§ Parts of the exercise
**1.** Reproduce the passage of the USB copy freeze text starting at "sudo sysctl -p" and ending at "on copying files.".
**2.** Write what comes next in the text on system freezes during large USB file copies, picking up after its final sentence.

§ Text shown
▼

System freezes/unresponsive/unusable when copying large file to USB

Solution 1:

According to this bug report I solved it adding following lines

vm.dirty_background_ratio = 5
vm.dirty_ratio = 10

into /etc/sysctl.conf

and running

sudo sysctl -p

Solution 2:

I ran into the similar issue. Mine is 64 bit Ubuntu 14.04. So After a long struggle I found a answer which solves my issue. For easy use I added the commands below used in that above mentioned answer. Check the answer for detailed explanation.

echo $((16*1024*1024)) > /proc/sys/vm/dirty_background_bytes
echo $((48*1024*1024)) > /proc/sys/vm/dirty_bytes

After using the above command system started to work normally on copying files.

Thanks goes to @Rmano.

Solution 3:

I am experiencing a similar issue with the system freezing when copying to a flash drive. I submitted a bug report about it: https://bugs.launchpad.net/ubuntu/+source/linux/+bug/1267648

As workaround I found that disabling swap completely eliminates the problem.

▲

§ Entries provided
▼

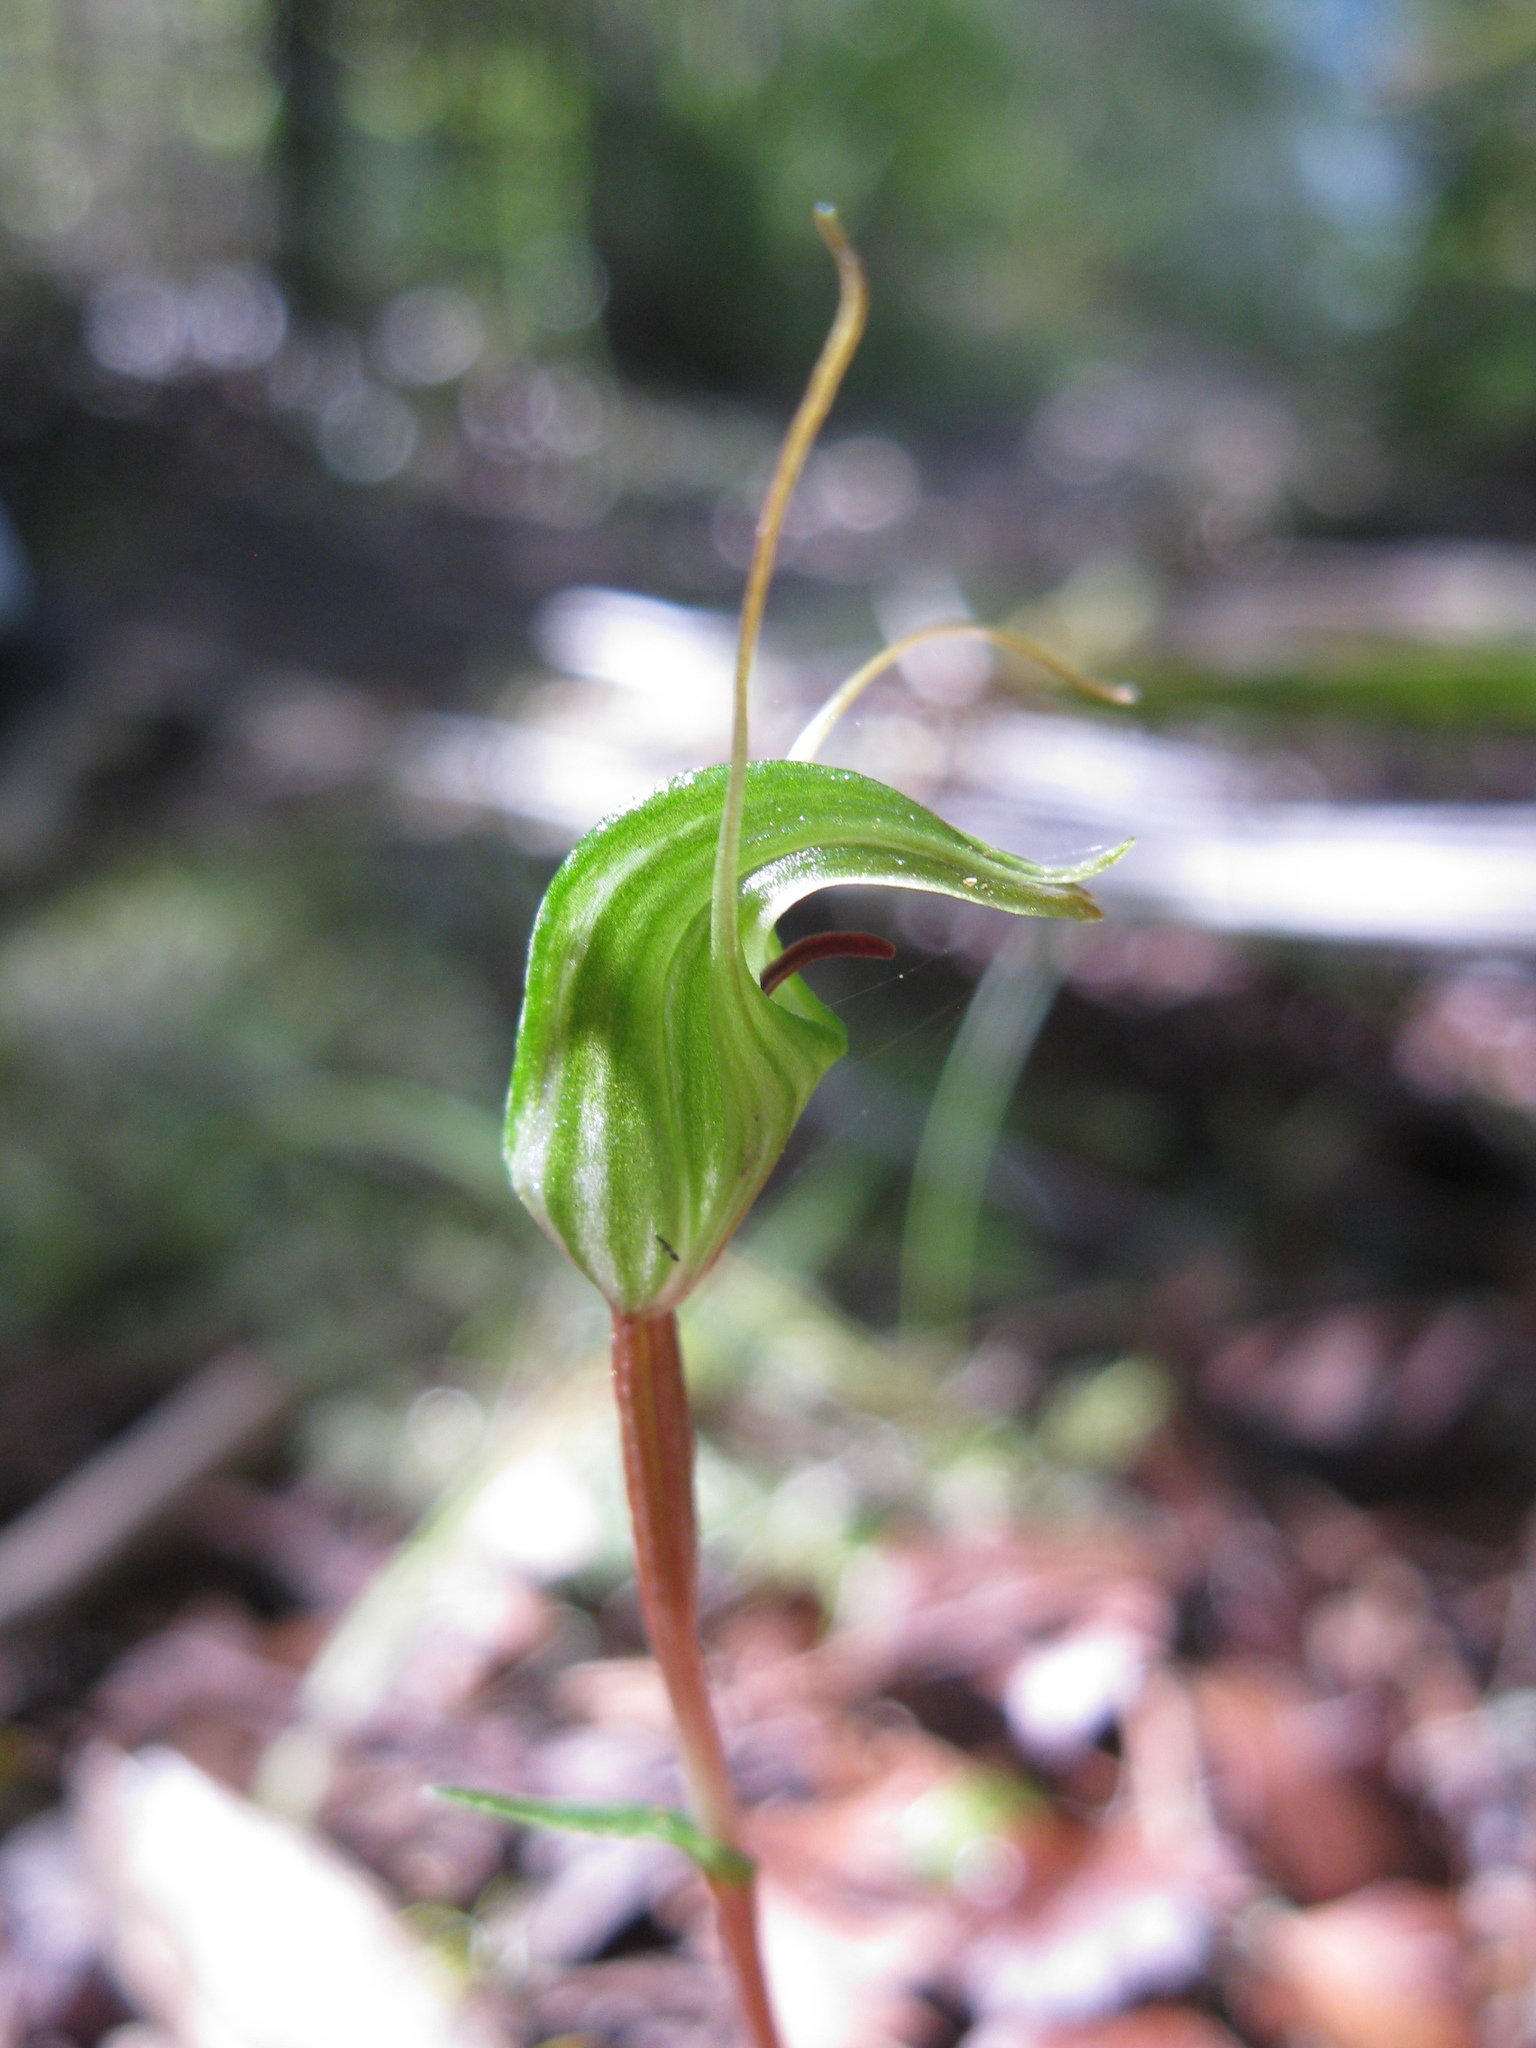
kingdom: Plantae
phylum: Tracheophyta
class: Liliopsida
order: Asparagales
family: Orchidaceae
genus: Pterostylis
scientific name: Pterostylis trullifolia
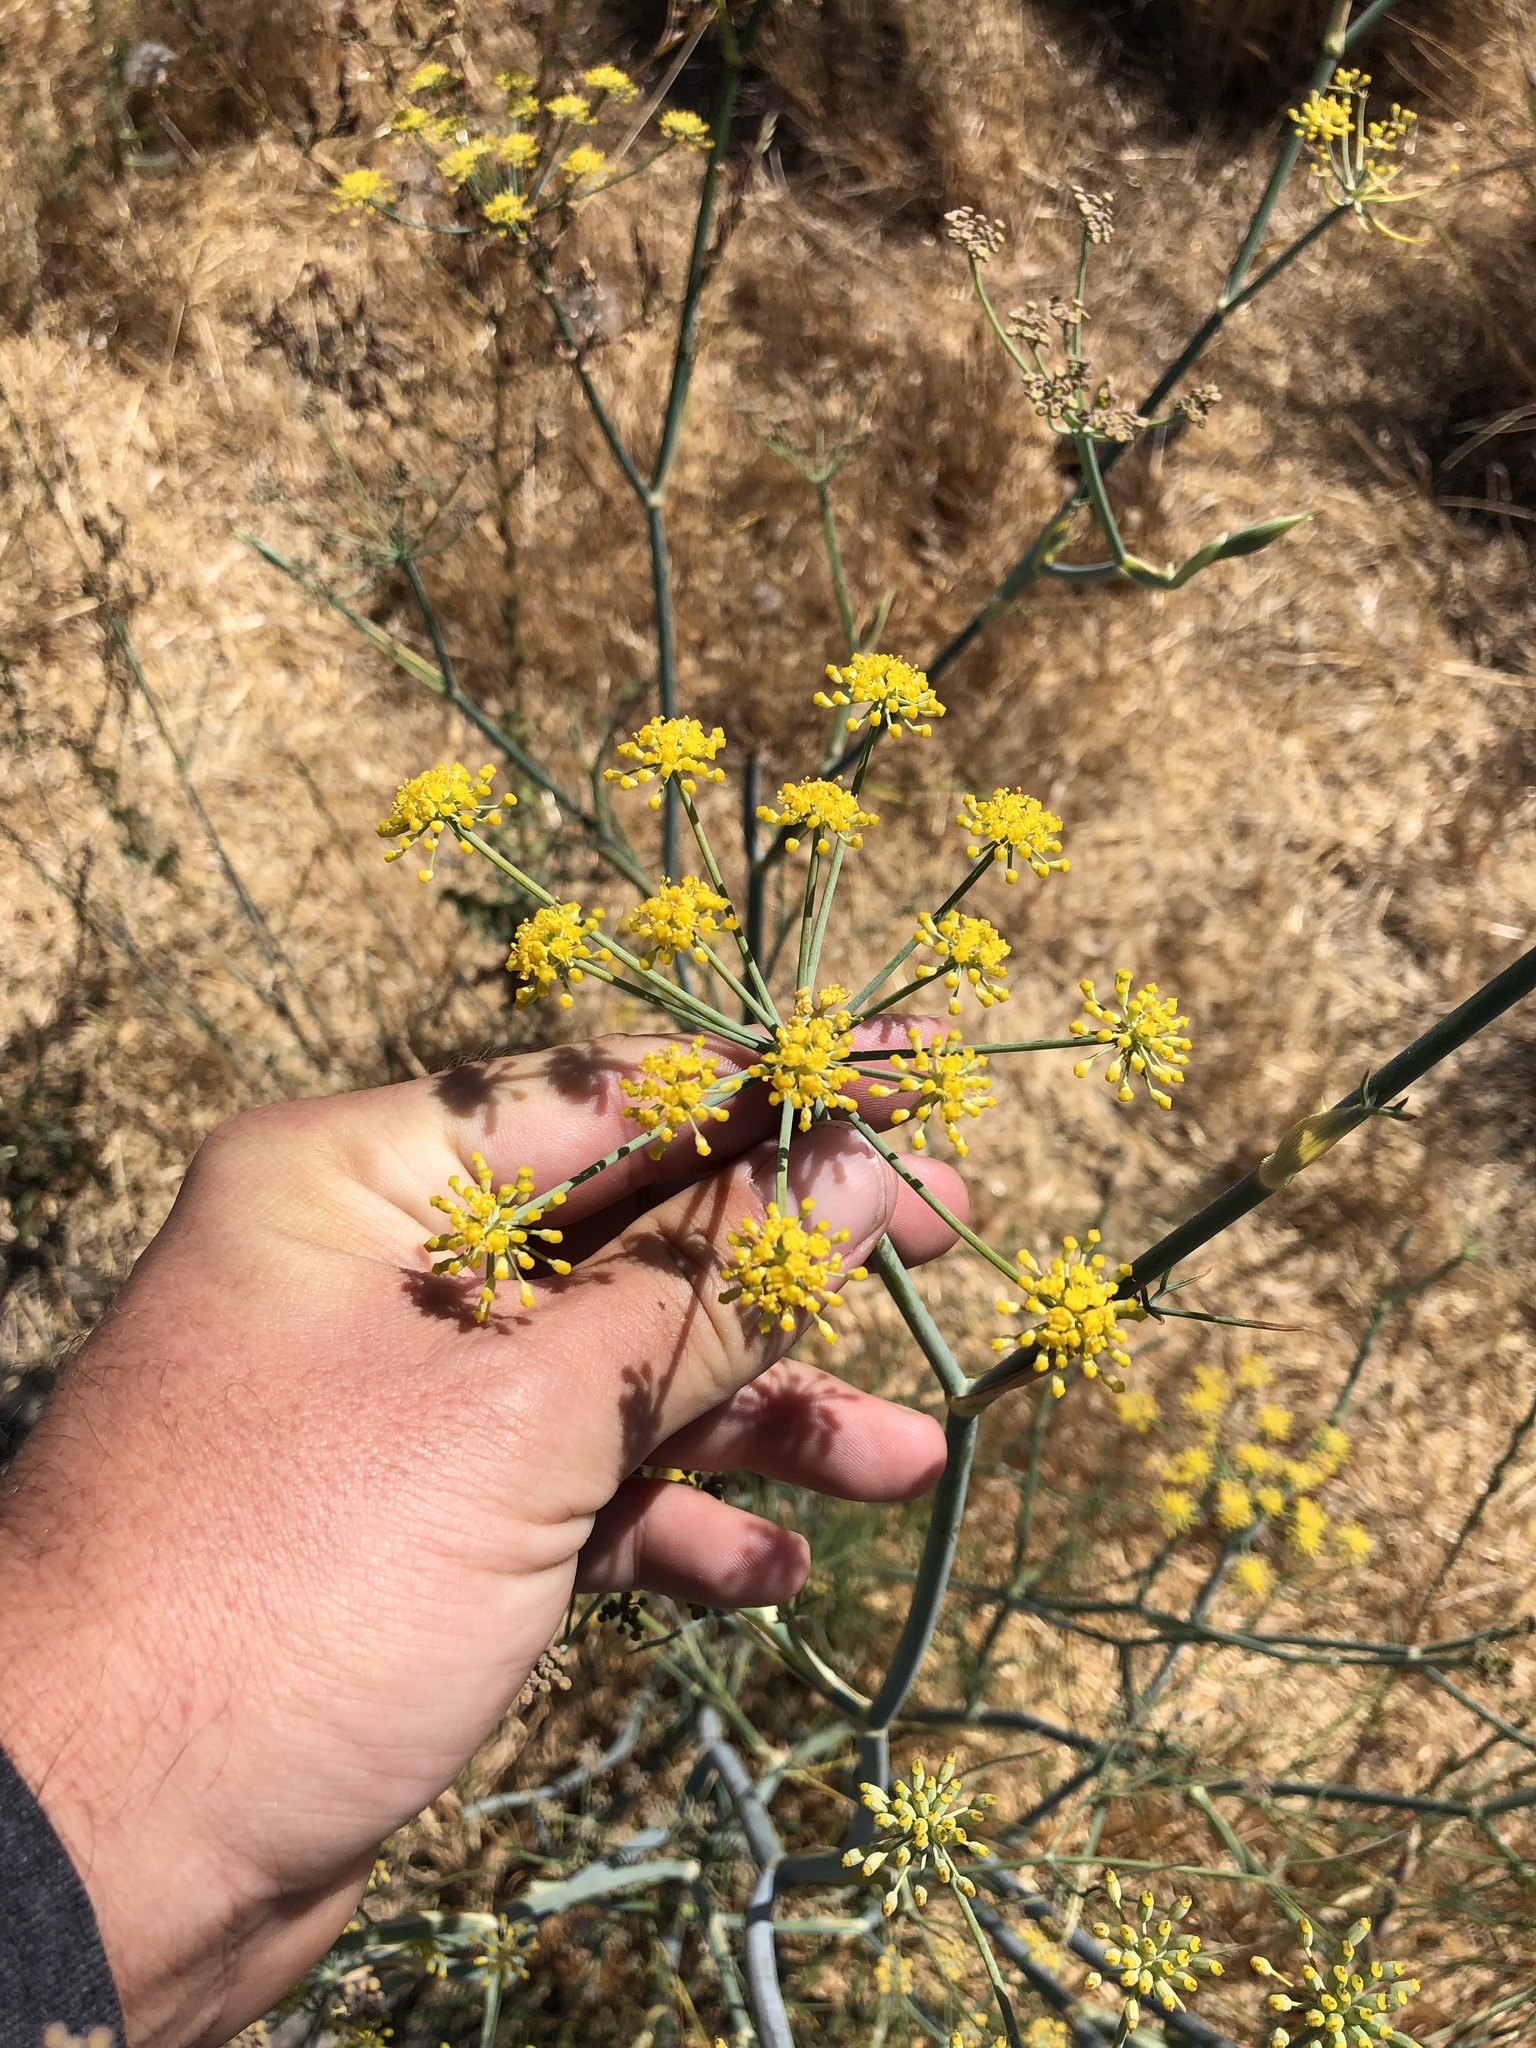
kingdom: Plantae
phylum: Tracheophyta
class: Magnoliopsida
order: Apiales
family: Apiaceae
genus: Foeniculum
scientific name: Foeniculum vulgare
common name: Fennel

▲

§ Results for each task
**1.**
sudo sysctl -p

Solution 2:

I ran into the similar issue. Mine is 64 bit Ubuntu 14.04. So After a long struggle I found a answer which solves my issue. For easy use I added the commands below used in that above mentioned answer. Check the answer for detailed explanation.

echo $((16*1024*1024)) > /proc/sys/vm/dirty_background_bytes
echo $((48*1024*1024)) > /proc/sys/vm/dirty_bytes

After using the above command system started to work normally on copying files.

**2.**
Solution 4:

Yes, there are kernel settings you can tweak specifying how much data has to be marked as written before it actually gets written to disk. Look here for a pretty comprehensive description of them. In particular, you'll want to find a value of dirty_ratio that works well for you (it's generally too high for desktop/laptop by default, but there's no one magic number that works for everyone).

Solution 5:

I have just had exactly the same problem (in 2019), on ubuntu 19.10, while copying large number of files from USB disk to the SATA disk. Both filesystems are ext4. When I turned off the swap, the problem disappeared. It looks like some bug in memory allocation for disk buffers - apparently, the kernel tries to allocate as much memory for disk buffers, as possible in such situation, which doesn't make sense (making disk buffers in swap...), or it just wrongly calculates the memory size than can be used for caching...

As someone pointed out, setting swappiness to 1 doesn't solve the problem, which is logical, if the files you copy have total size more, than the RAM size...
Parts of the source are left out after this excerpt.